» **REQUEST**:
Update the lines from the one containing "バンダイ 1/144 HG ジ・オリジン No.15 MS-05" through the one containing "für ein ruhiges, hochwertiges Zuhause." by replacing "在庫なし" with "在庫切れ" and keeping everything else the same. Give back only those lines, without the pictures.

Saved entries:
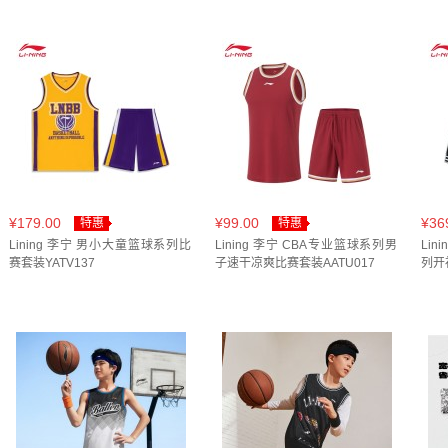
地霜灰(
1
)
嫩果绿/嫩果绿(
1
)
幻影黑/幻影黑(
1
)
新
标准白/亮蓝满印(
1
)
标准白/晶蓝色(
1
)
标准白/深盏蓝(
海滨蓝(
1
)
海滨蓝/暮靛蓝(
1
)
淡苔蓝(
1
)
深航舰蓝(
1
花灰深南极灰/深盏蓝(
1
)
花灰深南极灰/花灰深南极灰(
1
)
黑/黑白织带(
1
)
黑色(
1
)
黑色/曜石灰(
1
)
黑色/黑色(
光谱黄/新湖人紫/白(
1
)
嫩草绿/黑(
1
)
暮靛蓝/暮靛蓝(
1
¥179.00
¥99.00
¥36
特惠
特惠
深栗红/黑色(
1
)
湖青绿/花灰深南极灰(
1
)
白/树灰棕(
1
)
Lining 李宁 男小大童篮球系列比
Lining 李宁 CBA专业篮球系列男
Li
赛套装YATV137
子速干凉爽比赛套装AATU017
列开
黑色(
1
)
黑色/黑白织带(
1
)
黑色/黑色(
2
)
北京蓝(
1
)
浙江红(
1
)
青山绿(
2
)
黄萤绿/黑(
1
)
极致灰(
1
)
煤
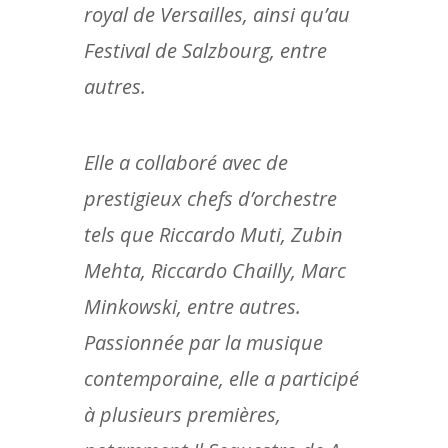
royal de Versailles, ainsi qu’au
Festival de Salzbourg, entre
autres.
Elle a collaboré avec de
prestigieux chefs d’orchestre
tels que Riccardo Muti, Zubin
Mehta, Riccardo Chailly, Marc
Minkowski, entre autres.
Passionnée par la musique
contemporaine, elle a participé
à plusieurs premières,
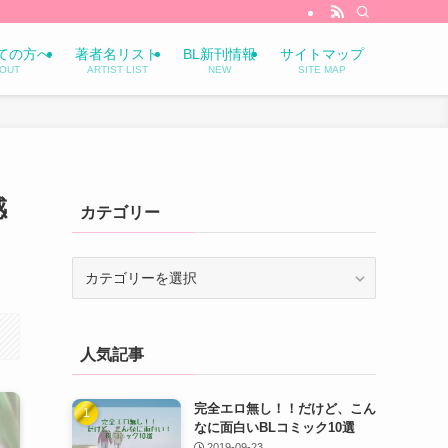
ての方へ
著者名リスト
BL新刊情報
サイトマップ
OUT
ARTIST LIST
NEW
SITE MAP
感
カテゴリー
カ
テ
ゴ
リ
人気記事
ー
完全エロ無し！！だけど、こん
なに面白いBLコミック10選
2019-09-23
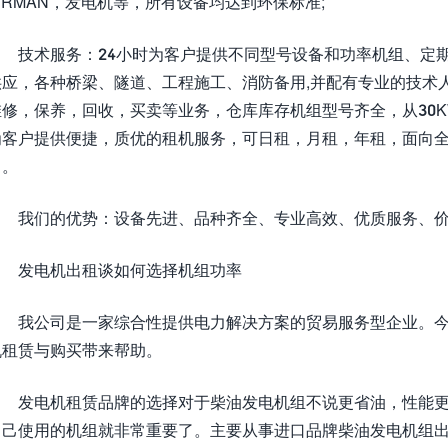
iRMAN，发电机等，所有设备均达到环保标准;
技术服务：24小时为客户提供不同型号设备和功率机组、定期
应，各种桥梁、隧道、工程施工、消防备用,并配有专业的技术人
修，保养，回收，买卖等业务，仓库库存机组型号齐全，从30K
为客户提供便捷，质优的租机服务，可日租，月租，年租，面向
。。
我们的优势：设备先进、品种齐全、专业高效、优质服务、价
发电机出租谈如何选择机组功率
我公司是一家综合性提供电力解决方案的贸易服务型企业。今
机租赁与购买带来帮助。
发电机租赁品牌的选择对于柴油发电机组不说更省油，性能更
自己使用的机组就非常重要了。主要从事进口品牌柴油发电机组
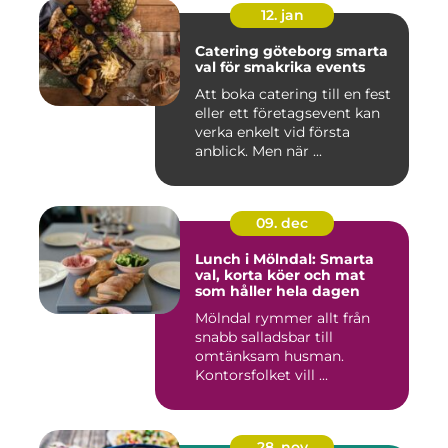
12. jan
Catering göteborg smarta
val för smakrika events
Att boka catering till en fest
eller ett företagsevent kan
verka enkelt vid första
anblick. Men när ...
09. dec
Lunch i Mölndal: Smarta
val, korta köer och mat
som håller hela dagen
Mölndal rymmer allt från
snabb salladsbar till
omtänksam husman.
Kontorsfolket vill ...
28. nov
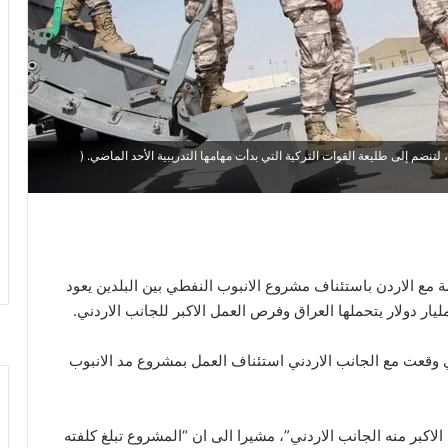
تنضم إلى طليعة القوات التركية التي بدأت مهامها التدريبية الأحد الماضي. (
مة مع الاردن باستئناف مشروع الانبوب النفطي بين البلدين يعود
قعت مع الجانب الاردني استئناف العمل بمشروع مد الانبوب
اكبر منه الجانب الاردني”، مشيرا الى ان “المشروع تبلغ كلفته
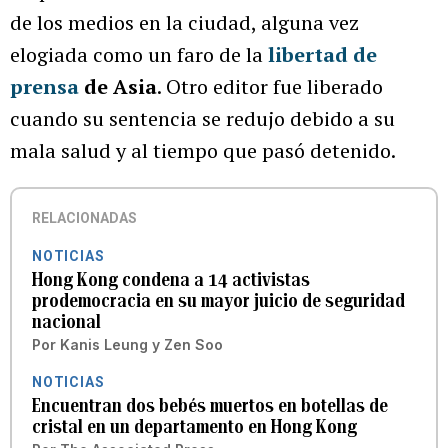
de los medios en la ciudad, alguna vez
elogiada como un faro de la
libertad de
prensa
de
Asia
. Otro editor fue liberado
cuando su sentencia se redujo debido a su
mala salud y al tiempo que pasó detenido.
RELACIONADAS
NOTICIAS
Hong Kong condena a 14 activistas
prodemocracia en su mayor juicio de seguridad
nacional
Por
Kanis Leung y Zen Soo
NOTICIAS
Encuentran dos bebés muertos en botellas de
cristal en un departamento en Hong Kong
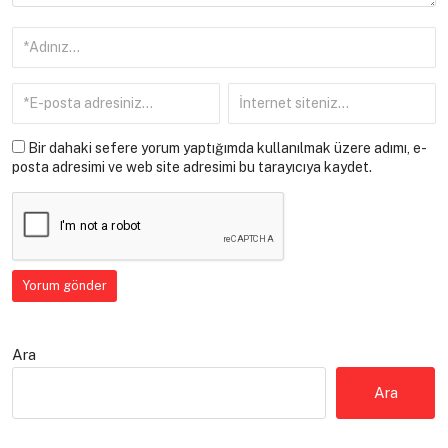
Bir dahaki sefere yorum yaptığımda kullanılmak üzere adımı, e-
posta adresimi ve web site adresimi bu tarayıcıya kaydet.
Ara
Ara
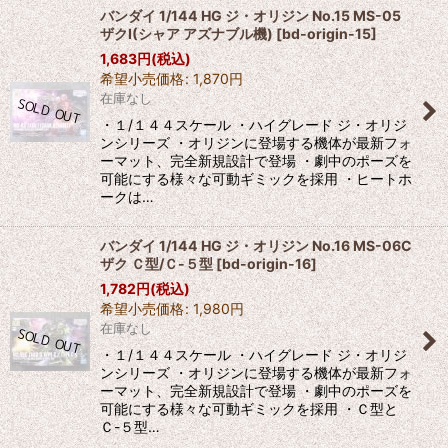
バンダイ 1/144 HG ジ・オリジン No.15 MS-05
ザクI(シャア アズナブル機)
[
bd-origin-15
]
1,683
円
(税込)
希望小売価格
:
1,870
円
在庫なし
・１/１４４スケール ・ハイグレード ジ・オリジ
ンシリーズ ・オリジンに登場する機体が最新フォ
ーマット、完全新規設計で登場 ・劇中のポーズを
可能にする様々な可動ギミックを採用 ・ヒートホ
ークは…
バンダイ 1/144 HG ジ・オリジン No.16 MS-06C
ザク Ｃ型/Ｃ-５型
[
bd-origin-16
]
1,782
円
(税込)
希望小売価格
:
1,980
円
在庫なし
・１/１４４スケール ・ハイグレード ジ・オリジ
ンシリーズ ・オリジンに登場する機体が最新フォ
ーマット、完全新規設計で登場 ・劇中のポーズを
可能にする様々な可動ギミックを採用 ・Ｃ型と
Ｃ-５型…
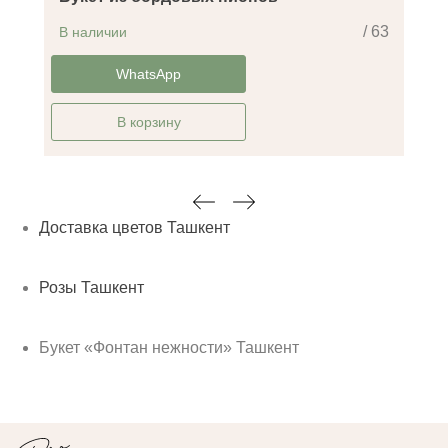
/ 63
В наличии
-30%
WhatsApp
В корзину
Доставка цветов Ташкент
Розы Ташкент
Букет «Фонтан нежности» Ташкент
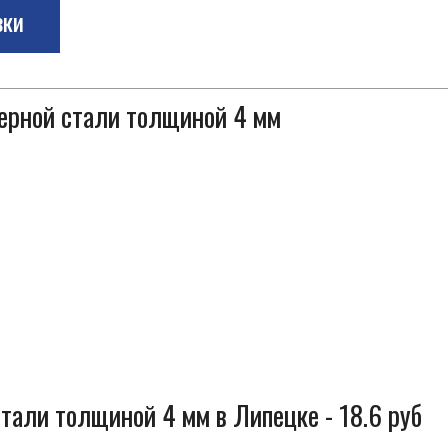
зки
черной стали толщиной 4 мм
тали толщиной 4 мм в Липецке - 18.6 руб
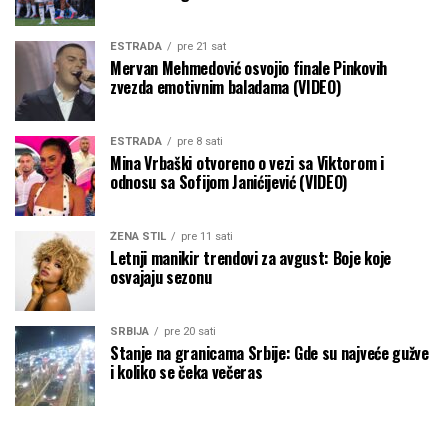
ESTRADA
pre 21 sat
Mervan Mehmedović osvojio finale Pinkovih
zvezda emotivnim baladama (VIDEO)
ESTRADA
pre 8 sati
Mina Vrbaški otvoreno o vezi sa Viktorom i
odnosu sa Sofijom Janićijević (VIDEO)
ŽENA STIL
pre 11 sati
Letnji manikir trendovi za avgust: Boje koje
osvajaju sezonu
SRBIJA
pre 20 sati
Stanje na granicama Srbije: Gde su najveće gužve
i koliko se čeka večeras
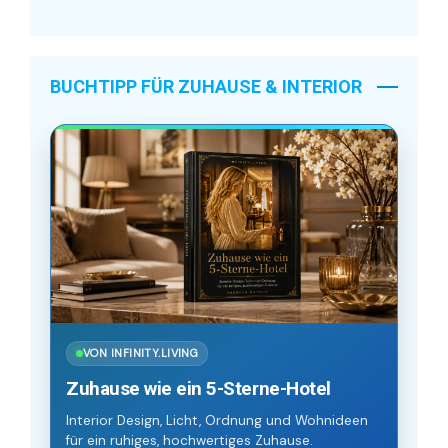
BUCHTIPP FÜR ZUHAUSE & INTERIOR
VON INFINITY.LIVING
Zuhause wie ein 5-Sterne-Hotel
Interior Design, Licht, Ordnung und Wohnideen
für ein ruhiges, hochwertiges Zuhause.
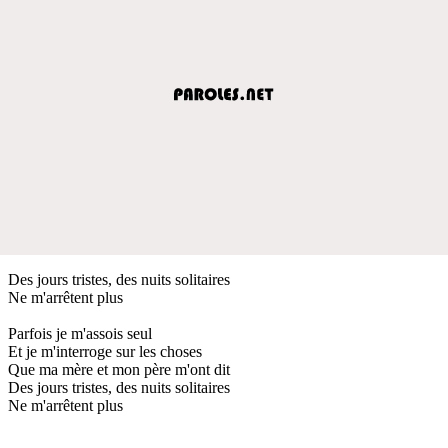
Des jours tristes, des nuits solitaires
Ne m'arrêtent plus
Parfois je m'assois seul
Et je m'interroge sur les choses
Que ma mère et mon père m'ont dit
Des jours tristes, des nuits solitaires
Ne m'arrêtent plus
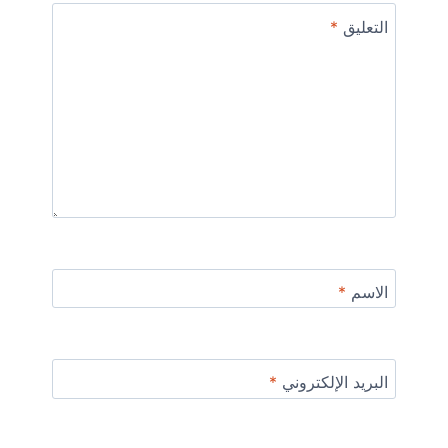
التعليق
*
الاسم
*
البريد الإلكتروني
*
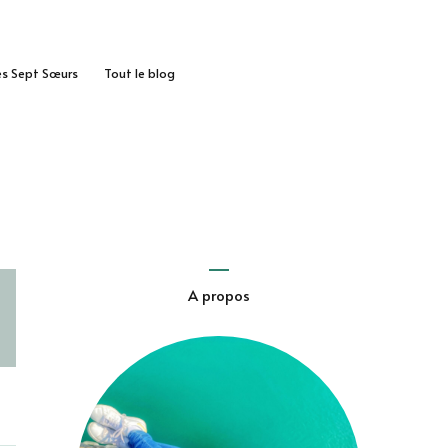
des Sept Sœurs
Tout le blog
A propos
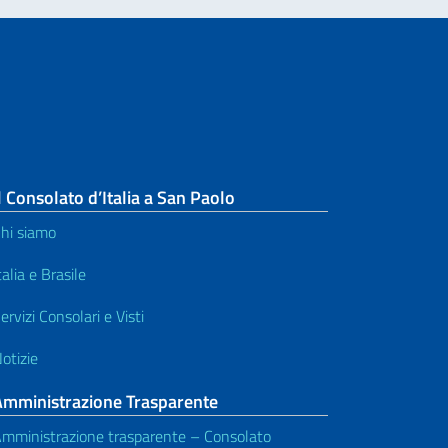
l Consolato d’Italia a San Paolo
hi siamo
talia e Brasile
ervizi Consolari e Visti
otizie
Amministrazione Trasparente
mministrazione trasparente – Consolato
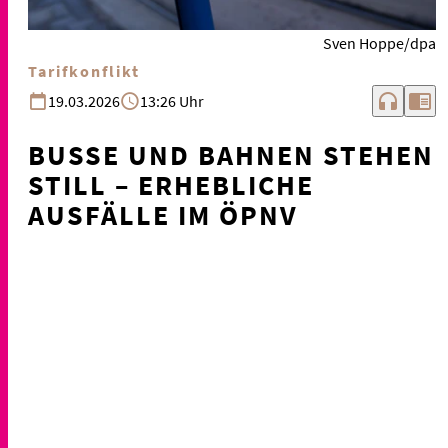
Sven Hoppe/dpa
Tarifkonflikt
headphones
chrome_reader_mode
19.03.2026
13:26 Uhr
BUSSE UND BAHNEN STEHEN
STILL – ERHEBLICHE
AUSFÄLLE IM ÖPNV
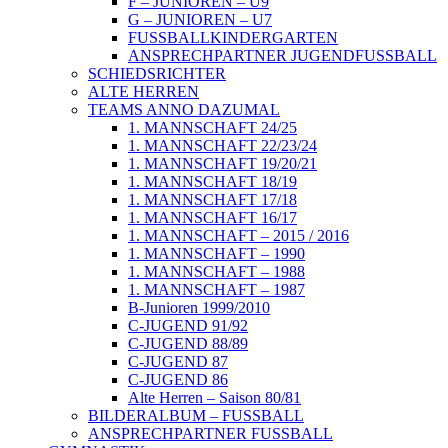
F – JUNIOREN – U9
G – JUNIOREN – U7
FUSSBALLKINDERGARTEN
ANSPRECHPARTNER JUGENDFUSSBALL
SCHIEDSRICHTER
ALTE HERREN
TEAMS ANNO DAZUMAL
1. MANNSCHAFT 24/25
1. MANNSCHAFT 22/23/24
1. MANNSCHAFT 19/20/21
1. MANNSCHAFT 18/19
1. MANNSCHAFT 17/18
1. MANNSCHAFT 16/17
1. MANNSCHAFT – 2015 / 2016
1. MANNSCHAFT – 1990
1. MANNSCHAFT – 1988
1. MANNSCHAFT – 1987
B-Junioren 1999/2010
C-JUGEND 91/92
C-JUGEND 88/89
C-JUGEND 87
C-JUGEND 86
Alte Herren – Saison 80/81
BILDERALBUM – FUSSBALL
ANSPRECHPARTNER FUSSBALL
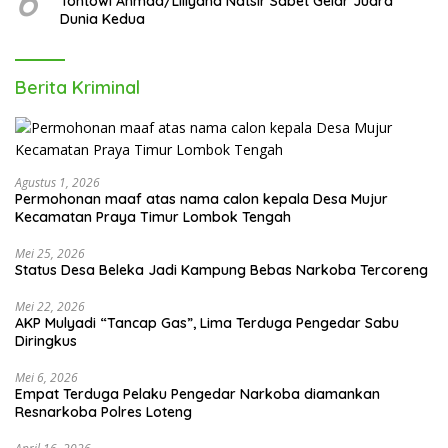
6
Tontowi Ahmad/Liliyana Natsir Sabet Gelar Juara
Dunia Kedua
Berita Kriminal
Agustus 1, 2026
Permohonan maaf atas nama calon kepala Desa Mujur
Kecamatan Praya Timur Lombok Tengah
Mei 25, 2026
Status Desa Beleka Jadi ‎Kampung Bebas Narkoba Tercoreng
Mei 22, 2026
AKP Mulyadi “Tancap Gas”, Lima Terduga Pengedar Sabu
Diringkus
Mei 6, 2026
Empat Terduga Pelaku Pengedar Narkoba diamankan
Resnarkoba Polres Loteng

» **FINISHED EXERCISE**:
バンダイ 1/144 HG ジ・オリジン No.15 MS-05
ザクI(シャア アズナブル機)
[
bd-origin-15
]
1,683
円
(税込)
希望小売価格
:
1,870
円
在庫切れ
・１/１４４スケール ・ハイグレード ジ・オリジ
ンシリーズ ・オリジンに登場する機体が最新フォ
ーマット、完全新規設計で登場 ・劇中のポーズを
可能にする様々な可動ギミックを採用 ・ヒートホ
ークは…
バンダイ 1/144 HG ジ・オリジン No.16 MS-06C
ザク Ｃ型/Ｃ-５型
[
bd-origin-16
]
1,782
円
(税込)
希望小売価格
:
1,980
円
在庫切れ
・１/１４４スケール ・ハイグレード ジ・オリジ
ンシリーズ ・オリジンに登場する機体が最新フォ
ーマット、完全新規設計で登場 ・劇中のポーズを
可能にする様々な可動ギミックを採用 ・Ｃ型と
Ｃ-５型…
/ 63
В наличии
-30%
WhatsApp
В корзину
Доставка цветов Ташкент
Розы Ташкент
Букет «Фонтан нежности» Ташкент
зки
черной стали толщиной 4 мм
тали толщиной 4 мм в Липецке - 18.6 руб
ESTRADA
pre 21 sat
Mervan Mehmedović osvojio finale Pinkovih
zvezda emotivnim baladama (VIDEO)
ESTRADA
pre 8 sati
Mina Vrbaški otvoreno o vezi sa Viktorom i
odnosu sa Sofijom Janićijević (VIDEO)
ŽENA STIL
pre 11 sati
Letnji manikir trendovi za avgust: Boje koje
osvajaju sezonu
SRBIJA
pre 20 sati
Stanje na granicama Srbije: Gde su najveće gužve
i koliko se čeka večeras
BUCHTIPP FÜR ZUHAUSE & INTERIOR
VON INFINITY.LIVING
Zuhause wie ein 5-Sterne-Hotel
Interior Design, Licht, Ordnung und Wohnideen
für ein ruhiges, hochwertiges Zuhause.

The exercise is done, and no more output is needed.